One Sentence Test

I note yet another call for pitch simplicity. This time, from someone with experience running a business [behind The Times' paywall.]

I firmly back these types of exhortations.

Down the years, I've blogged on plenty. As well as running countless workshops and mini, sometimes spontaneous, runs around one of them with sellers.

From stipulating any number of words (such as the 8-word Mission) to frameworks (Start With Why) to themes (Commanders Intent).

They each a valuable place in our sales lexicon.

This particular flavour comes from a lady of hospitality background. Aimed at how company founders extol the virtues of their wares. Despite this retail bent, it's still a valid addition to the ʙ₂ʙ canon.

At her core is asking if you've nailed "the clear-eyed vision of your intent";

"... the single, simple sentence that contains within it the distillation of all your thoughts?
It’s very difficult to pass this “one-sentence test”;
it has to be memorable, it has to be short (no cheating with sub-clauses), and you must love saying it (you will say it a lot), and so must your people."

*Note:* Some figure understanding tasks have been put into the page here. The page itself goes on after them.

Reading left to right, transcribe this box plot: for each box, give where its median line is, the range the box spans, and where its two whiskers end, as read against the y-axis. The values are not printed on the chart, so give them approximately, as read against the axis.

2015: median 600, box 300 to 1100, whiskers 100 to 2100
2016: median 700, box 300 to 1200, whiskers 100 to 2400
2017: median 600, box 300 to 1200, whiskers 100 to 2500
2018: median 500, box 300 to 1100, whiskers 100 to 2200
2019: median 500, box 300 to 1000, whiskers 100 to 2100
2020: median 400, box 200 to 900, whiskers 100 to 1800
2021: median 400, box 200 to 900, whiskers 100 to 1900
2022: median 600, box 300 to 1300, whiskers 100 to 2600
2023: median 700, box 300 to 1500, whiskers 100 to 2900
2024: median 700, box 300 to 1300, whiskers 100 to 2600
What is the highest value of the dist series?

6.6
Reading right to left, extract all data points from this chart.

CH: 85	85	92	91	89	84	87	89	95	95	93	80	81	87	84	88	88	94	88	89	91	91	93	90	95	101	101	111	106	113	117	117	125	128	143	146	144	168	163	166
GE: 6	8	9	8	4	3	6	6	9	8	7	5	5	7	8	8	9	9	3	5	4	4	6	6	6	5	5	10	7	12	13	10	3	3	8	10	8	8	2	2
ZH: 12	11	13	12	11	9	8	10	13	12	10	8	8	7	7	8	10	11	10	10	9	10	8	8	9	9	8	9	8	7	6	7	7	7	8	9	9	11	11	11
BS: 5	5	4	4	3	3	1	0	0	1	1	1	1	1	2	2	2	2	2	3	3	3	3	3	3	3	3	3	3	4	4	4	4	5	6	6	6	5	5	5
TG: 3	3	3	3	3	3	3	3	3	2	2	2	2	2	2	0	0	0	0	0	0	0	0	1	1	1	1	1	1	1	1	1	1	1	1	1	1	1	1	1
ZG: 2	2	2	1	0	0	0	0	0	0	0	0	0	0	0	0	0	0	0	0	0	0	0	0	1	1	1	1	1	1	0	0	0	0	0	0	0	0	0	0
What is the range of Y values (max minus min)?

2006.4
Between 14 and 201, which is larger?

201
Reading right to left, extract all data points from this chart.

Which must be a "clear, memorable and authentic sentence".

Tweaks and reminders are required in our arena.

She majors on getting across the 'what' you do including allowing a factual leaning, doesn't ram home how distinctive you need be, and feels a bit blurry on vision and mission slant differences.

Yet many steers are neat guardrails when we construct our own.

Check against it being too long, laboured and "make them easy to recall and, therefore, to live". Keep it true to the original aim when once setting out. And although it isn't made explicit, ask your staff and paying clients too for their version.

Then, as she hopes, make it central "so that your people are aligned with your plan, you capture the imagination of your customers, you surge forward".